[Task details] Retype exactly the lines from the line with "display:flex; align-items:center;" to the end of the data, keeping both boundary lines.

Source records:
BEGIN
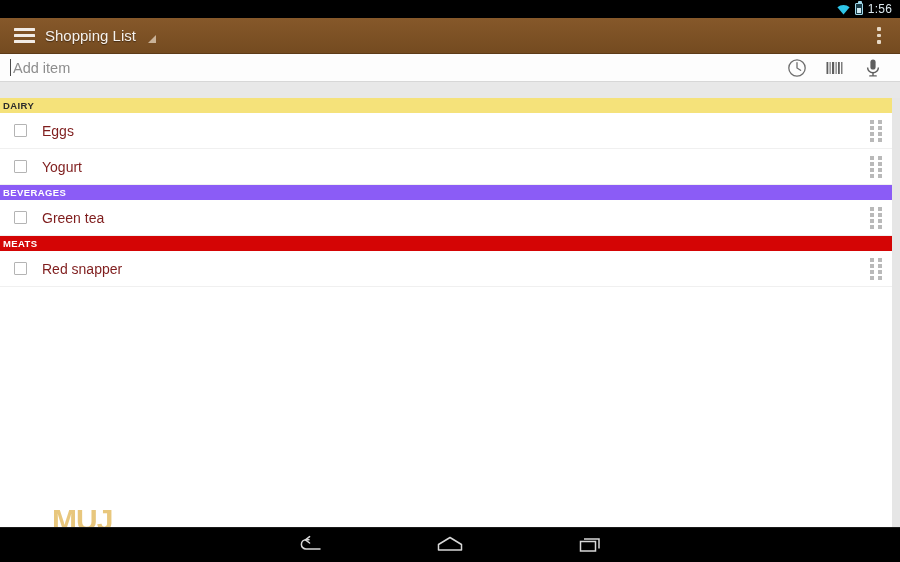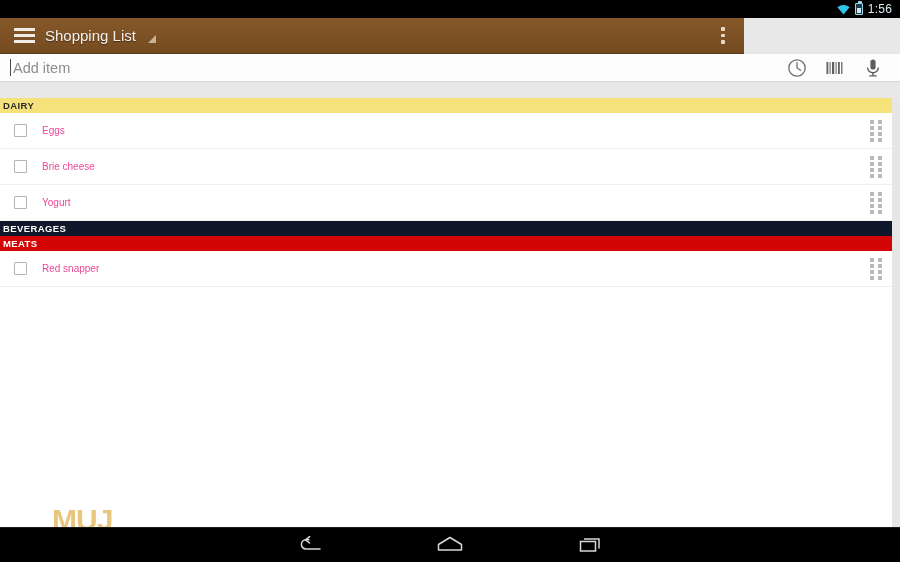--- a/index.html
+++ b/index.html
@@ -48,7 +48,7 @@
   
   .actionbar {
     position:absolute; top:18px; left:0;
-    width:744px; height:36px;
+    width:900px; height:36px;
     background:linear-gradient(#86582a,#744b20);
     display:flex; align-items:center;
     border-bottom:1px solid #5d3b18;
END
[Answer to this task]
     display:flex; align-items:center;
     border-bottom:1px solid #5d3b18;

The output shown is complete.